A railway links Aberystwyth with Shrewsbury, and a steam train can be taken to Devil's Bridge. Aberystwyth is a major tourist centre and a cultural link between the north and south of Wales. It has a pier and a fine sea-front which stretches from Constitution Hill at the north end of the Marine Terrace to the mouth of the harbour. The town is relatively modern, but contains a number of historic buildings, including the remains of the castle and the "imposing but fantastic structure" of the old buildings of the University College of Wales near the Castle Hill. The new campus lies to the east of the town.
Much of the finest scenery in mid-Wales lies within easy reach of Aberystwyth including the wilderness of the Cambrian mountains whose valleys contain forests and meadows which have little changed in centuries. The town is generally regarded as the capital of west Wales, and several institutions have regional offices there. Perhaps the most important of the public bodies located in Aberystwyth is the National Library of Wales (founded 1907).

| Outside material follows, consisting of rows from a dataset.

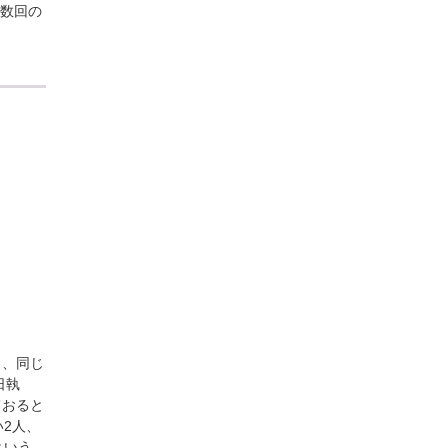
で数回の
り、同じ
日執
ておると
2人、
という。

The history of Aberystwyth may be said to date from the building of a fortress on the present Castle Hill, in 1109. Edward I rebuilt Strongbow's castle in 1277, after its destruction by the Welsh. Between the years 1404 and 1408 Aberystwyth Castle was in the hands of Owen Glendower, but finally surrendered to Prince Harry (the future King Henry V of England, and shortly after this the town was incorporated under the title of Ville de Lampadarn, the ancient name of the place being Llanbadarn Gaerog, or the fortified Llanbadarn, to distinguish it from Llanbadarn Fawr, the village one mile inland. It is thus styled in a charter granted by Henry VIII, but by Elizabeth I's time the town was invariably termed Aberystwyth in all documents. In 1647 the Parliamentarian troops razed the castle, so that its remains are now inconsiderable, though portions of three towers still exist.